§ PAGE TEXT
────────

The evidence keeps mounting that high and rising US health spending is due mostly to how intensively care is provided and the prices we pay. Disease prevalence is not the main driving force.
In recent paper in Health Affairs, Charles Roehrig and David Rousseau find that between 1996 and 2006,
increases in treated prevalence account for about one-fourth of overall growth in real per capita spending, with the remainder attributable to growth in cost per case. If cost per case had remained constant, the rate of increase in health spending would have been less than GDP growth by more than one percentage point. […]
Our evidence also suggests that most, and perhaps all, of the treated-prevalence effect is due to an increase in the share of eligible people being treated rather than an increase in clinical prevalence.
We conclude that health spending growth in excess of GDP growth is not primarily due to increases in clinical disease prevalence. Consequently, efforts to reduce future growth in disease prevalence—such as through prevention— although certainly providing many societal benefits if successful, are unlikely to reduce overall health care cost growth to levels lower than or equal to GDP growth. [Emphasis mine.]
Over the period of study, the growth rate in real per capita health spending was 3.8 percent and GDP per capita grew 2.1 percent. If the cost of care had remained constant, the rate of growth due to disease prevalence alone would have been 1.1 percent. Contrast this with the conventional wisdom that holding health spending below GDP + 1 percentage point growth would be a monumental victory in cost control.

────────

§ INSTRUCTIONS
A: In the text on US health spending, what share of the 1996–2006 growth in real per capita spending do Roehrig and Rousseau attribute to increases in treated prevalence?
B: Carry the text on US health spending forward from its final sentence.

§ RECORD SET

────────

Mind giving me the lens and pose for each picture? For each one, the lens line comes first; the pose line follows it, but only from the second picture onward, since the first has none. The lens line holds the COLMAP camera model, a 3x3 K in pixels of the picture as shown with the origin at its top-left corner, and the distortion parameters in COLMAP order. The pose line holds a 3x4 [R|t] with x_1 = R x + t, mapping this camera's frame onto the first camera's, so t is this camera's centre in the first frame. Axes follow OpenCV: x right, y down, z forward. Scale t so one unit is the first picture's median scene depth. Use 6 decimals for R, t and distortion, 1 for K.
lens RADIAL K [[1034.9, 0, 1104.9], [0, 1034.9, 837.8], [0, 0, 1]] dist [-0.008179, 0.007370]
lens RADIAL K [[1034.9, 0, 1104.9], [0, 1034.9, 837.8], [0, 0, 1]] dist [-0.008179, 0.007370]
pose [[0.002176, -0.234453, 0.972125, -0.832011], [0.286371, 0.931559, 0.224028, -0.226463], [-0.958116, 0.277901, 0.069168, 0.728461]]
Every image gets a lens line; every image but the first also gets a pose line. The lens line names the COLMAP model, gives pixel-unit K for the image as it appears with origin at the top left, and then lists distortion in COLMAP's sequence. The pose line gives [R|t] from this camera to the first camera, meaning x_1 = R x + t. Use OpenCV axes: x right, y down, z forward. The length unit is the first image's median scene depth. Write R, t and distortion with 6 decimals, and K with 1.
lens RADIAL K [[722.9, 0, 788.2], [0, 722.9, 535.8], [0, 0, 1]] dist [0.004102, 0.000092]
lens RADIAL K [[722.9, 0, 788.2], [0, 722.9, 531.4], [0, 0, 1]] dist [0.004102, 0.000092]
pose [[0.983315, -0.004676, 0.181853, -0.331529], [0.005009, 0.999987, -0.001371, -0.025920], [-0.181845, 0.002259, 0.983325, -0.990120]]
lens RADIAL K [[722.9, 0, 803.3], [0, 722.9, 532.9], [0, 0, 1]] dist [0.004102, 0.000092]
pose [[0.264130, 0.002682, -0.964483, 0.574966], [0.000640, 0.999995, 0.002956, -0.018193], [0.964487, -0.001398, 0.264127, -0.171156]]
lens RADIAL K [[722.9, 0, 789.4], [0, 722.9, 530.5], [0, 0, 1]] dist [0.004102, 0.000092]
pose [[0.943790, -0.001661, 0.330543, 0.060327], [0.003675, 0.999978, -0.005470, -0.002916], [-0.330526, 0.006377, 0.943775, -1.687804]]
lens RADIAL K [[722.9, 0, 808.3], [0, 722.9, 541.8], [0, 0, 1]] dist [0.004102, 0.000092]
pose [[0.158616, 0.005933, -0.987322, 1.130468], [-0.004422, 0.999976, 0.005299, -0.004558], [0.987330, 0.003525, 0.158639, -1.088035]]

────────

§ ANSWERS GIVEN
A: About one-fourth.

B:
So, not only does the cost of care drive the rate of increase in health care spending, it is responsible for all of the increase in health spending above GDP growth. In fact, it is responsible for more than that. Here it is in a chart:
Some additional details:
- The authors’ analysis is based on National Health Expenditure, Medical Expenditure Panel Survey, and National Health and Nutrition Examination Survey data.
- I’ve blurred the distinction between treated prevalence and clinical prevalence (which includes those with a disease who are not treated) because the authors’ analysis shows the distinction does not matter a great deal, having no impact on the qualitative conclusions. At most, clinical prevalence contributed 0.3 percentage points to the 3.8 percent increase in real per capita spending.
- There is considerable variation by disease in the degree of contribution of prevalence to increased spending. For instance, all of the increase in spending of esophageal disorders was due to prevalence and almost none of the increase in nervous system disorders was due to prevalence.
Bottom line: prevention can’t play a major role in curbing the rate of growth in health care spending. The rationale for prevention is for health and other economic and social benefits (greater ability to work, enjoy leisure, etc.).